Без малого шесть часов! После того сновидения страшно было засыпать снова. Впрочем, теперь ей всякий сон был врагом, он отнимал драгоценные минуты от этих шести дней. Она встала и выглянула в окно. Утро было ясное, воздух уже теплый, благоухающий росою и гелиотропом, подвязанным у стены за окном. Стоит лишь распахнуть дверь террасы и можно выйти прямо на солнце. Она оделась, взяла зонтик, осторожно, чтобы не шуметь, открыла створки двери и вышла. Не рискуя оставаться в саду, где прогулка в столь неурочное время могла бы выдать постороннему глазу состояние ее духа, она вышла на улицу и пошла в сторону казино. Сама, быть может, того не замечая, она направлялась туда, где накануне сидела рядом с ним и слушала музыку. Она шла без шляпки, под зонтиком, вызывая восхищение у еще немногочисленных встречных знатоков, спешивших в своих синих блузах на работу; и это простодушное восхищение было ей приятно. Она вдруг ясно ощутила всю грацию своих движений и словно увидела, как прелестно ее живое, нежное лицо, как блестят ее черные волосы и глаза, — это было особенное, на редкость сладкое чувство.

В садах казино она пошла медленнее, с наслаждением вдыхая аромат деревьев в цвету, наклоняясь с восторгом над каждой клумбой, а потом опустилась на скамейку, где вчера сидела вместе с ним.
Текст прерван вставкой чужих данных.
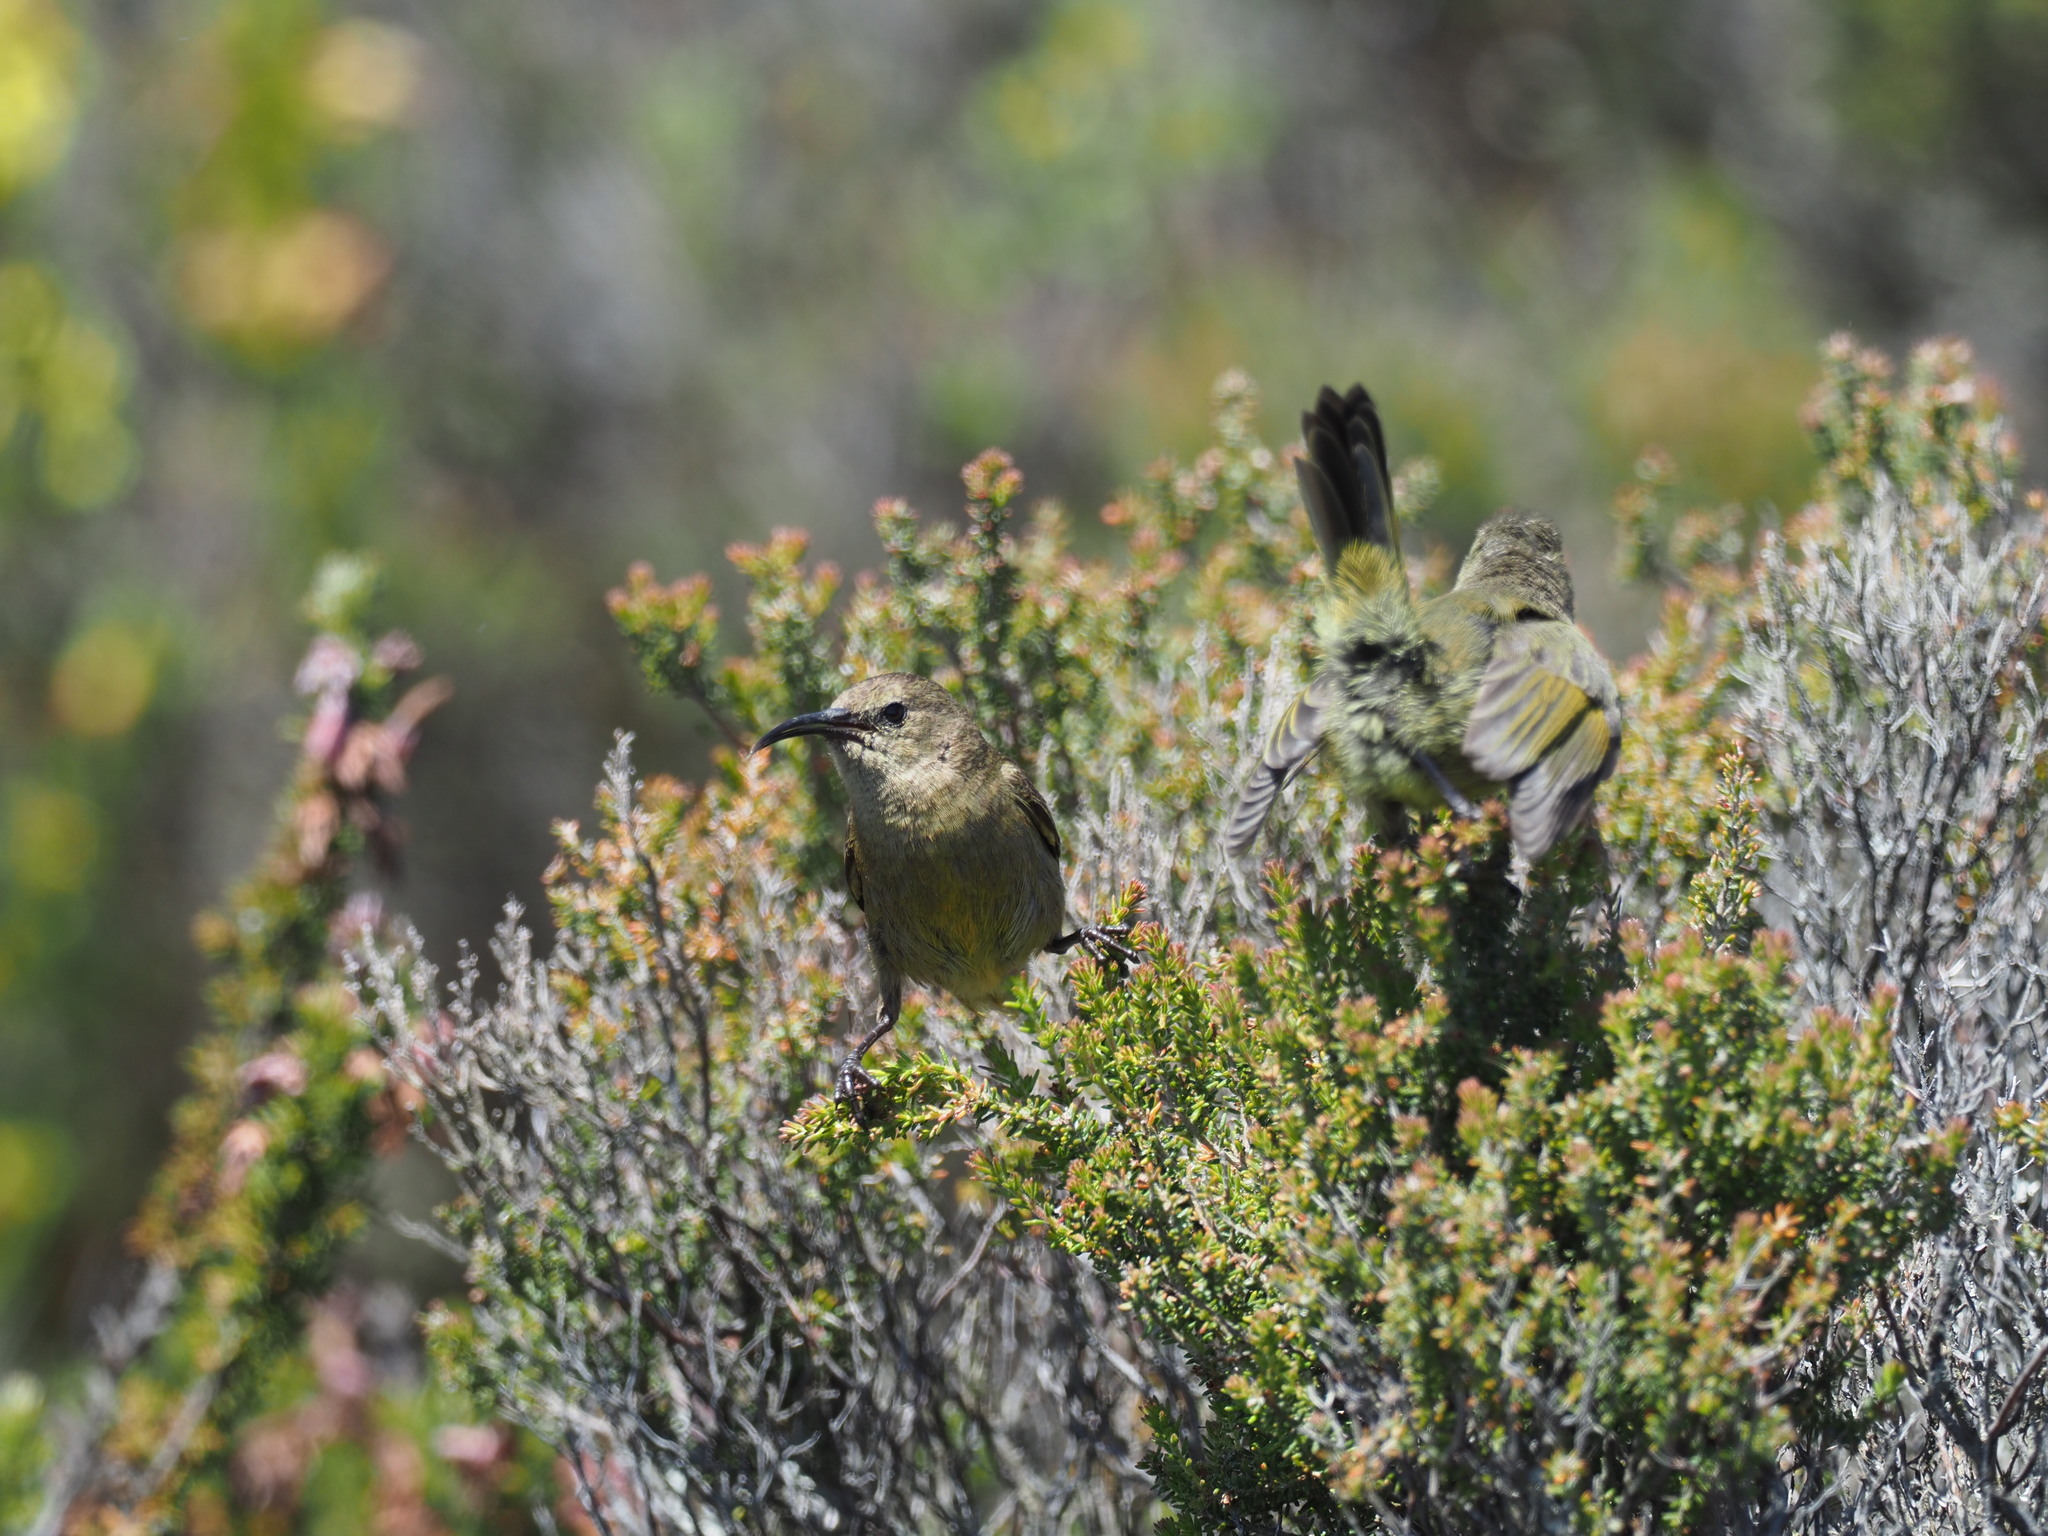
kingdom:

В нескольких шагах от нее начиналась лестница, ведущая к вокзалу, по ступеням которой каждый день и каждую ночь столь многие всходили в трепете предвкушения, а вниз спускались веселые или печальные. Над ее головою две сосны, мастиковое дерево и пальма сплели свои кроны — как причудливо сходятся деревья и души в этом удивительном городке! Она закрыла зонтик и откинулась на спинку скамьи. Взгляд ее, свободный и добрый, скользил от ветки к ветке. На фоне яркого синего неба, не тронутого еще пылью и жарою, ветки сами казались небесными, вытянутые и распластанные в прозрачном воздухе. Она сорвала гроздь розоватых ягод с мастикового дерева, раздавила и растерла между ладонями, чтобы насладиться их ароматом. Вся эта красота, все благоухание вокруг были лишь частью ее радости — радости быть любимой, были частью этого нечаянного лета в ее сердце. Небо, цветы, огромный кристалл сине-зеленого моря, золотые акации — все это была любовь.

А редкие прохожие, видя ее сидящей так под живописным деревом, дивились, без сомнения, неподвижности этой dame bien mise [21], поднявшейся сегодня так рано.